Chile carries the strongest sovereign bond rating in South America -- AA -- because it has very little debt. The country became a net creditor nation in 2007 after years of sound macroeconomic policies, along with strong commodity prices, resulting in the amassment of offshore wealth funds.
Along those lines, Chilean exports account for more than one-fourth of GDP, with commodities making up the majority of that external trade, similar to Brazil. In fact, Chile is the world's largest copper producer, and copper provides one-third of government revenue.
Codelco (Corporación Nacional del Cobre de Chile) is Chile's major state-owned copper company. Ironically, Codelco's roots began with the nationalization of all foreign mines in Chile by the Aliende government, which was leading Chile down the path of socialism and economic decay. While Pinochet's human rights record is not exemplary, credit should be given for the sound economic policies of his government in the 1980s which started Chile on the path towards its current status of the most vibrant economy in South America. Aliende to Chile was going to be what Chavez is now to Venezuela -- popular, but ultimately a ruinous leader.
The Chilean government claims to have more bilateral or regional trade agreements than any other country. At latest count, it has 57 such agreements -- with China, India, the U.S., the E.U. and others. The government in Chile does what all Western governments should do -- accumulate surpluses in sovereign wealth funds during periods of high commodity prices and economic growth. But should disaster strike, as it did in 2008 and with the recent earthquake in Chile, only then did the Chilean government allow deficit spending to boost growth.
The size of Chile's sovereign wealth funds is substantial -- standing at $21.8 billion at last count. The two funds do not invest in equities, but are comprised like forex reserves would be treated in central bank: 66.5% in sovereign bonds, 30% in money market instruments, and 3.5% in inflation-indexed sovereign bonds.
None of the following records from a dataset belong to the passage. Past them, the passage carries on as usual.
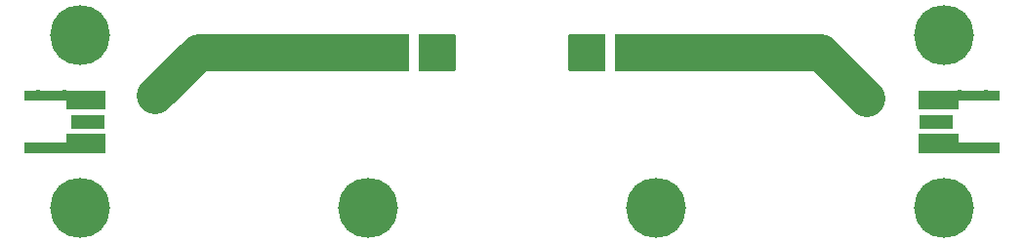
<source format=gts>
G04*
G04 #@! TF.GenerationSoftware,Altium Limited,Altium Designer,21.4.1 (30)*
G04*
G04 Layer_Color=8388736*
%FSLAX25Y25*%
%MOIN*%
G70*
G04*
G04 #@! TF.SameCoordinates,3188A3CB-C3BA-4C27-A4B5-D095F5D5FE6E*
G04*
G04*
G04 #@! TF.FilePolarity,Negative*
G04*
G01*
G75*
%ADD12R,0.11824X0.05131*%
%ADD13R,0.01800X0.01800*%
%ADD14C,0.12611*%
%ADD15C,0.20485*%
G36*
X214619Y79138D02*
X214671Y79127D01*
X214720Y79110D01*
X214767Y79087D01*
X214811Y79058D01*
X214850Y79024D01*
X214885Y78984D01*
X214914Y78941D01*
X214937Y78894D01*
X214954Y78844D01*
X214964Y78793D01*
X214968Y78740D01*
Y66929D01*
X214964Y66877D01*
X214954Y66825D01*
X214937Y66776D01*
X214914Y66729D01*
X214885Y66685D01*
X214850Y66646D01*
X214811Y66611D01*
X214767Y66582D01*
X214720Y66559D01*
X214671Y66542D01*
X214619Y66532D01*
X214567Y66528D01*
X202756D01*
X202704Y66532D01*
X202652Y66542D01*
X202603Y66559D01*
X202555Y66582D01*
X202512Y66611D01*
X202472Y66646D01*
X202438Y66685D01*
X202409Y66729D01*
X202386Y66776D01*
X202369Y66825D01*
X202359Y66877D01*
X202355Y66929D01*
Y78740D01*
X202359Y78793D01*
X202369Y78844D01*
X202386Y78894D01*
X202409Y78941D01*
X202438Y78984D01*
X202472Y79024D01*
X202512Y79058D01*
X202555Y79087D01*
X202603Y79110D01*
X202652Y79127D01*
X202704Y79138D01*
X202756Y79141D01*
X214567D01*
X214619Y79138D01*
D02*
G37*
G36*
X198871D02*
X198923Y79127D01*
X198972Y79110D01*
X199019Y79087D01*
X199063Y79058D01*
X199102Y79024D01*
X199137Y78984D01*
X199166Y78941D01*
X199189Y78894D01*
X199206Y78844D01*
X199216Y78793D01*
X199220Y78740D01*
Y66929D01*
X199216Y66877D01*
X199206Y66825D01*
X199189Y66776D01*
X199166Y66729D01*
X199137Y66685D01*
X199102Y66646D01*
X199063Y66611D01*
X199019Y66582D01*
X198972Y66559D01*
X198923Y66542D01*
X198871Y66532D01*
X198819Y66528D01*
X187008D01*
X186955Y66532D01*
X186904Y66542D01*
X186855Y66559D01*
X186807Y66582D01*
X186764Y66611D01*
X186724Y66646D01*
X186690Y66685D01*
X186661Y66729D01*
X186637Y66776D01*
X186621Y66825D01*
X186610Y66877D01*
X186607Y66929D01*
Y78740D01*
X186610Y78793D01*
X186621Y78844D01*
X186637Y78894D01*
X186661Y78941D01*
X186690Y78984D01*
X186724Y79024D01*
X186764Y79058D01*
X186807Y79087D01*
X186855Y79110D01*
X186904Y79127D01*
X186955Y79138D01*
X187008Y79141D01*
X198819D01*
X198871Y79138D01*
D02*
G37*
G36*
X147690D02*
X147742Y79127D01*
X147791Y79110D01*
X147838Y79087D01*
X147882Y79058D01*
X147921Y79024D01*
X147956Y78984D01*
X147985Y78941D01*
X148008Y78894D01*
X148025Y78844D01*
X148035Y78793D01*
X148039Y78740D01*
Y66929D01*
X148035Y66877D01*
X148025Y66825D01*
X148008Y66776D01*
X147985Y66729D01*
X147956Y66685D01*
X147921Y66646D01*
X147882Y66611D01*
X147838Y66582D01*
X147791Y66559D01*
X147742Y66542D01*
X147690Y66532D01*
X147638Y66528D01*
X135827D01*
X135775Y66532D01*
X135723Y66542D01*
X135673Y66559D01*
X135626Y66582D01*
X135583Y66611D01*
X135543Y66646D01*
X135509Y66685D01*
X135480Y66729D01*
X135456Y66776D01*
X135440Y66825D01*
X135429Y66877D01*
X135426Y66929D01*
Y78740D01*
X135429Y78793D01*
X135440Y78844D01*
X135456Y78894D01*
X135480Y78941D01*
X135509Y78984D01*
X135543Y79024D01*
X135583Y79058D01*
X135626Y79087D01*
X135673Y79110D01*
X135723Y79127D01*
X135775Y79138D01*
X135827Y79141D01*
X147638D01*
X147690Y79138D01*
D02*
G37*
G36*
X131942D02*
X131993Y79127D01*
X132043Y79110D01*
X132090Y79087D01*
X132134Y79058D01*
X132173Y79024D01*
X132208Y78984D01*
X132237Y78941D01*
X132260Y78894D01*
X132277Y78844D01*
X132287Y78793D01*
X132291Y78740D01*
Y66929D01*
X132287Y66877D01*
X132277Y66825D01*
X132260Y66776D01*
X132237Y66729D01*
X132208Y66685D01*
X132173Y66646D01*
X132134Y66611D01*
X132090Y66582D01*
X132043Y66559D01*
X131993Y66542D01*
X131942Y66532D01*
X131890Y66528D01*
X120079D01*
X120026Y66532D01*
X119975Y66542D01*
X119925Y66559D01*
X119878Y66582D01*
X119835Y66611D01*
X119795Y66646D01*
X119761Y66685D01*
X119732Y66729D01*
X119708Y66776D01*
X119692Y66825D01*
X119681Y66877D01*
X119678Y66929D01*
Y78740D01*
X119681Y78793D01*
X119692Y78844D01*
X119708Y78894D01*
X119732Y78941D01*
X119761Y78984D01*
X119795Y79024D01*
X119835Y79058D01*
X119878Y79087D01*
X119925Y79110D01*
X119975Y79127D01*
X120026Y79138D01*
X120079Y79141D01*
X131890D01*
X131942Y79138D01*
D02*
G37*
G36*
X333839Y56299D02*
X319665D01*
Y53347D01*
X306279D01*
Y59842D01*
X333839D01*
Y56299D01*
D02*
G37*
G36*
X28366Y53347D02*
X14980D01*
Y56299D01*
X807D01*
Y59842D01*
X28366D01*
Y53347D01*
D02*
G37*
G36*
X319665Y42126D02*
X333839D01*
Y38583D01*
X306279D01*
Y45079D01*
X319665D01*
Y42126D01*
D02*
G37*
G36*
X28366Y38583D02*
X807D01*
Y42126D01*
X14980D01*
Y45079D01*
X28366D01*
Y38583D01*
D02*
G37*
D12*
X22461Y49213D02*
D03*
X312185Y49213D02*
D03*
D13*
X14547Y38976D02*
D03*
X5492D02*
D03*
Y59449D02*
D03*
X14547D02*
D03*
X320098Y38976D02*
D03*
X329154D02*
D03*
Y59449D02*
D03*
X320098D02*
D03*
D14*
X272665Y72835D02*
X288500Y57000D01*
X214567Y72835D02*
X272665D01*
X60335Y72835D02*
X124016D01*
X45500Y58000D02*
X60335Y72835D01*
D15*
X19685Y78740D02*
D03*
X314961D02*
D03*
Y19685D02*
D03*
X216535D02*
D03*
X118110D02*
D03*
X19685D02*
D03*
M02*

</source>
The currency composition of the funds is broken down as follows: 50% USD, 40% Euro, and 10% Japanese Yen.
Massive Earthquake, Yet All-Time Highs
The 2008 collapse in world trade caused Chile to tap its sovereign wealth fund to the tune of $4 billion. Then, just as the economy recovered, an 8.8 magnitude earthquake struck Chile in February 2010 -- one of the top-ten strongest earthquakes on record.
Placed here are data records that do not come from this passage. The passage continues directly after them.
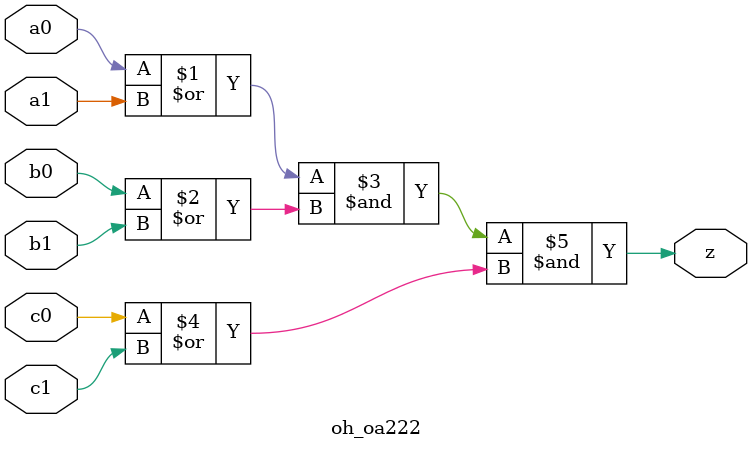
<source format=v>

module oh_oa222 #(parameter DW = 1 ) // array width
   (
    input [DW-1:0]  a0,
    input [DW-1:0]  a1,
    input [DW-1:0]  b0,
    input [DW-1:0]  b1,
    input [DW-1:0]  c0,
    input [DW-1:0]  c1,
    output [DW-1:0] z
    );
   
   assign z = (a0 | a1) & (b0 | b1) & (c0 | c1);
   
endmodule

</source>
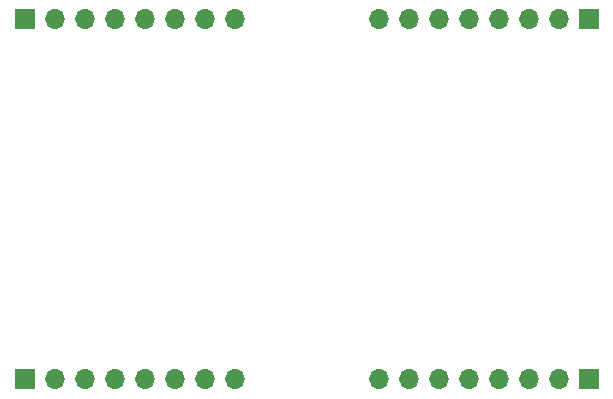
<source format=gbr>
%TF.GenerationSoftware,KiCad,Pcbnew,(5.1.10-1-10_14)*%
%TF.CreationDate,2021-12-18T11:30:40-05:00*%
%TF.ProjectId,Arithmetic,41726974-686d-4657-9469-632e6b696361,rev?*%
%TF.SameCoordinates,Original*%
%TF.FileFunction,Soldermask,Bot*%
%TF.FilePolarity,Negative*%
%FSLAX46Y46*%
G04 Gerber Fmt 4.6, Leading zero omitted, Abs format (unit mm)*
G04 Created by KiCad (PCBNEW (5.1.10-1-10_14)) date 2021-12-18 11:30:40*
%MOMM*%
%LPD*%
G01*
G04 APERTURE LIST*
%ADD10R,1.700000X1.700000*%
%ADD11O,1.700000X1.700000*%
G04 APERTURE END LIST*
D10*
%TO.C,J4*%
X156718000Y-78232000D03*
D11*
X154178000Y-78232000D03*
X151638000Y-78232000D03*
X149098000Y-78232000D03*
X146558000Y-78232000D03*
X144018000Y-78232000D03*
X141478000Y-78232000D03*
X138938000Y-78232000D03*
%TD*%
%TO.C,J3*%
X138938000Y-47752000D03*
X141478000Y-47752000D03*
X144018000Y-47752000D03*
X146558000Y-47752000D03*
X149098000Y-47752000D03*
X151638000Y-47752000D03*
X154178000Y-47752000D03*
D10*
X156718000Y-47752000D03*
%TD*%
D11*
%TO.C,J2*%
X126746000Y-47752000D03*
X124206000Y-47752000D03*
X121666000Y-47752000D03*
X119126000Y-47752000D03*
X116586000Y-47752000D03*
X114046000Y-47752000D03*
X111506000Y-47752000D03*
D10*
X108966000Y-47752000D03*
%TD*%
D11*
%TO.C,J1*%
X126746000Y-78232000D03*
X124206000Y-78232000D03*
X121666000Y-78232000D03*
X119126000Y-78232000D03*
X116586000Y-78232000D03*
X114046000Y-78232000D03*
X111506000Y-78232000D03*
D10*
X108966000Y-78232000D03*
%TD*%
M02*

</source>
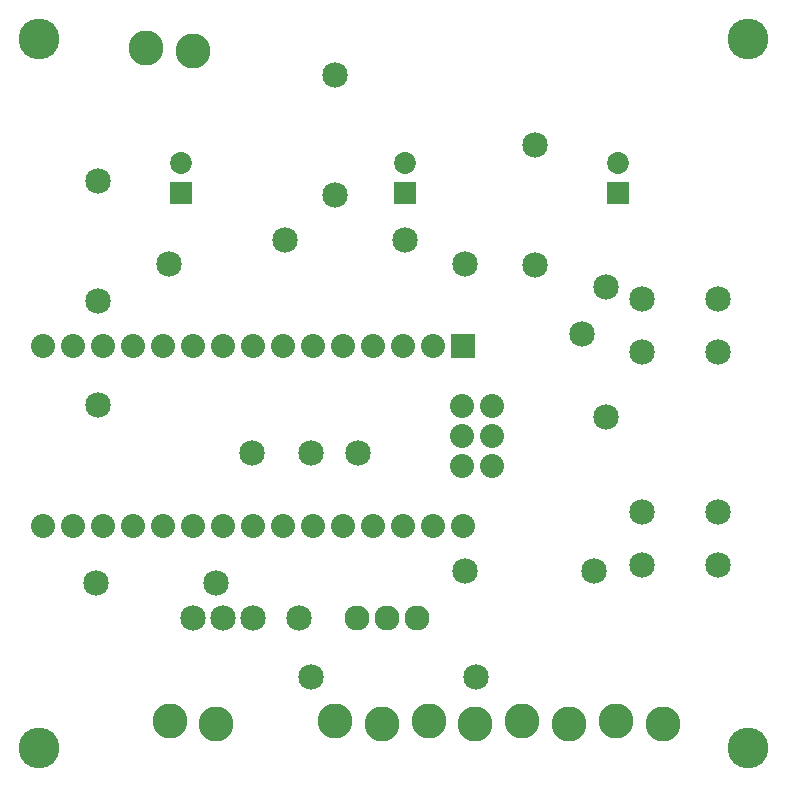
<source format=gbs>
G04 MADE WITH FRITZING*
G04 WWW.FRITZING.ORG*
G04 SINGLE SIDED*
G04 HOLES NOT PLATED*
G04 CONTOUR ON CENTER OF CONTOUR VECTOR*
%ASAXBY*%
%FSLAX23Y23*%
%MOIN*%
%OFA0B0*%
%SFA1.0B1.0*%
%ADD10C,0.080000*%
%ADD11C,0.116299*%
%ADD12C,0.135984*%
%ADD13C,0.072992*%
%ADD14C,0.085000*%
%ADD15C,0.083749*%
%ADD16R,0.080000X0.079958*%
%ADD17R,0.072992X0.072992*%
%LNMASK0*%
G90*
G70*
G54D10*
X1606Y1536D03*
X1506Y1536D03*
X1406Y1536D03*
X1306Y1536D03*
X1206Y1536D03*
X1106Y1536D03*
X1006Y1536D03*
X906Y1536D03*
X806Y1536D03*
X706Y1536D03*
X606Y1536D03*
X506Y1536D03*
X406Y1536D03*
X306Y1536D03*
X206Y1536D03*
X1606Y936D03*
X1506Y936D03*
X1406Y936D03*
X1306Y936D03*
X1206Y936D03*
X1106Y936D03*
X1006Y936D03*
X906Y936D03*
X806Y936D03*
X706Y936D03*
X606Y936D03*
X506Y936D03*
X406Y936D03*
X306Y936D03*
X206Y936D03*
X1702Y1335D03*
X1602Y1335D03*
X1702Y1235D03*
X1602Y1235D03*
X1702Y1135D03*
X1602Y1135D03*
G54D11*
X706Y2520D03*
X550Y2530D03*
X785Y276D03*
X629Y286D03*
X2272Y276D03*
X2116Y286D03*
X1960Y276D03*
X1804Y286D03*
X1648Y276D03*
X1492Y286D03*
X1336Y276D03*
X1180Y286D03*
G54D12*
X194Y2559D03*
X194Y197D03*
X2556Y197D03*
X2556Y2559D03*
G54D13*
X2123Y2047D03*
X2123Y2146D03*
X1415Y2047D03*
X1415Y2146D03*
X667Y2047D03*
X667Y2146D03*
G54D14*
X2458Y1516D03*
X2202Y1516D03*
X2458Y1693D03*
X2202Y1693D03*
X2458Y807D03*
X2202Y807D03*
X2458Y984D03*
X2202Y984D03*
X391Y1687D03*
X391Y2087D03*
X385Y748D03*
X785Y748D03*
X1179Y2041D03*
X1179Y2441D03*
X1848Y1805D03*
X1848Y2205D03*
X1015Y1890D03*
X1415Y1890D03*
X706Y630D03*
X806Y630D03*
X906Y630D03*
G54D15*
X1254Y630D03*
X1354Y630D03*
X1454Y630D03*
G54D14*
X1651Y433D03*
X1100Y1181D03*
X2045Y788D03*
X1612Y788D03*
X1060Y630D03*
X903Y1181D03*
X391Y1339D03*
X2005Y1575D03*
X627Y1811D03*
X1612Y1811D03*
X2084Y1732D03*
X2084Y1299D03*
X1257Y1181D03*
X1100Y433D03*
G54D16*
X1606Y1536D03*
G54D17*
X2123Y2047D03*
X1415Y2047D03*
X667Y2047D03*
G04 End of Mask0*
M02*
</source>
Spending on reconstruction efforts has caused the economy to reaccelerate to 7.1% (the earthquake caused GDP to shrink 3% in the prior quarter). And the central bank is now hiking interest rates, which shows that this was just a temporary shock to economic activity.
However, the current monetary tightening in Chile is not as aggressive as we've seen in China, and as a result the Chilean stock market is up more than 15% in 2010 -- hitting all-time highs as we speak. Some of the leading components on the market are also listed in the U.S., as you can see from the table below.
Chilean ADRs | SYMBOL | YTD %CHG | INDUSTRY |
Corpbanca | BCA | 26.04% | Banks |
Compania Cervecerias Unidas | CCU | 23.53% | Beverages |
Banco de Chile | BCH | 22.49% | Banks |
Lan Airlines | LFL | 20.94% | Travel & Leisure |
Embotelladora Andina: B-Shares | AKO.B | 16.13% | Beverages |
Embotelladora Andina: A-Shares | AKO.A | 14.69% | Beverages |
Banco Santander Chile | SAN | 13.83% | Banks |
Vina Concha y Toro | VCO | 1.82% | Beverages |
Endesa-Empresa Nacional de Electricidad | EOC | -4.30% | Electricity |
AFP Provida | PVD | -5.62% | Financial Services |
Soc. Quimica y Minera de Chile: B-Shares | SQM | -7.99% | Chemicals |
Enersis | ENI | -8.36% | Electricity |
The Chilean peso (CLP), just like the Brazilian real (BRL) and most commodity currencies, was on an appreciating trend prior to 2008. The losses on some Chilean ADRs in 2008 were also caused by the big currency swing of 429 to 682 of the USD:CLP exchange rate that year. Now, the gains are being aided by the return to normalcy of the currency, which is currently trading near 540.
Another sign of economic stability in South America is the strength of the Brazilian real, which has returned to the level of 1.75, despite spiking to 1.90 twice in 2010. This is bullish for commodity-oriented economies in the region because the real -- or the reais as the call it in Brazil -- remains a reliable indicator of the strength in the natural resource markets and the overall regional economy.
In rapidly developing economies that are driven by sound macroeconomic policies, banks are often the best-performing stocks. We have three choices: Corpbanca (NYSE: BCA),Banco de Chile (NYSE: BCH) and Banco Santander Chile (NYSE: SAN). Corpbanca is the smallest of the three, but is the oldest bank in Chile and trades at the cheapest price-to-book multiple of 2.8.
Chile has a longer record of sound macroeconomic policies than Brazil, even though Brazil has clearly learned its lesson. As both economies are driven by the demand for natural resources emanating from Asia as well as growing domestic demand, the best days for Chile are ahead of it.